-- Document passage --

Also, periodically recommend that the end user perform a security audit. Ideally, make sure that the audit doesn’t cost the user any additional tokens. This could look something like a notification that says “would you like a security audit?” (Clippy wouldn’t have been so annoying if that’s what he was offering!). Perhaps this prompt would be on a time-based cadence, or after X number of lines of code.

Whichever AI coder starts adding in security by default and proactively encouraging security from its users will have my vote in the AI arms race!

Are you a user of AI coders?

No way, me too!

There are a variety of ways that you can provide rules to your AI coder. For example, here’s a good spot to start (note the accompanying blog post). Also, you can generate rules within most AI coders. For example, within Cursor’s chat: /Generate Cursor Rules. You will need to review and fine tune any rules created to fit your own environment and goals. There are a variety of resources out there for how to augment a rules file, too many to compile here, but knowing what to look for is the first step!

Once you’ve compiled a list of rules to help the AI coder be more secure by default, it’s still necessary to both understand secure coding practices and check an AI coder’s work to make sure it’s adhering to those practices.

It’s tedious, but you should not have “auto code” mode on. Different coders have different terms for it, but it’s when it auto-applies code changes and runs tools on your behalf. It’s how you could get to a spot where it’s made irreversible changes. And also, read through all suggestions BEFORE accepting the changes.

Are you a person?

No way, me too!

As someone who might just want to have some “here’s what I would do”-type advice for operating in a world that will be filled with more AI-coded apps, my biggest recommendation is to not aimlessly download things off the app store. And if you are downloading, be very careful about where you’re putting sensitive information like your credit card number.

There’s nothing new there, but with the accessibility of AI coders, people are likely to take advantage of that, churn out apps to make a quick buck, and not worry too much about security.

Conclusion

Regardless of which of the above takeaways are the most relevant to you, you will be affected by AI-created code. We’re doing our best to anticipate trends, prepare accordingly, and help everyone stay safe out there. We hope you do the same!

-- Goal of the exercise --
Reproduce word for word the part of the AI coding security passage starting with "Are you a person?" and going on through "credit card number.".

-- Information given --
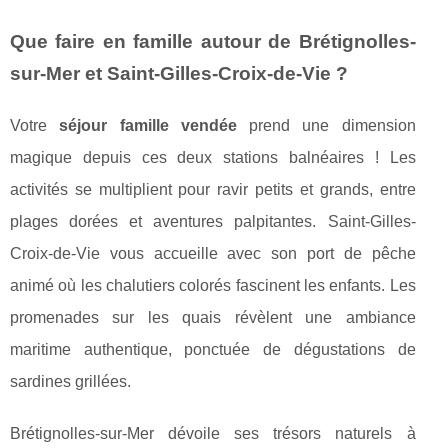
Que faire en famille autour de Brétignolles-
sur-Mer et Saint-Gilles-Croix-de-Vie ?
Votre
séjour famille vendée
prend une dimension
magique depuis ces deux stations balnéaires ! Les
activités se multiplient pour ravir petits et grands, entre
plages dorées et aventures palpitantes. Saint-Gilles-
Croix-de-Vie vous accueille avec son port de pêche
animé où les chalutiers colorés fascinent les enfants. Les
promenades sur les quais révèlent une ambiance
maritime authentique, ponctuée de dégustations de
sardines grillées.
Brétignolles-sur-Mer dévoile ses trésors naturels à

-- Answer section --
Are you a person?

No way, me too!

As someone who might just want to have some “here’s what I would do”-type advice for operating in a world that will be filled with more AI-coded apps, my biggest recommendation is to not aimlessly download things off the app store. And if you are downloading, be very careful about where you’re putting sensitive information like your credit card number.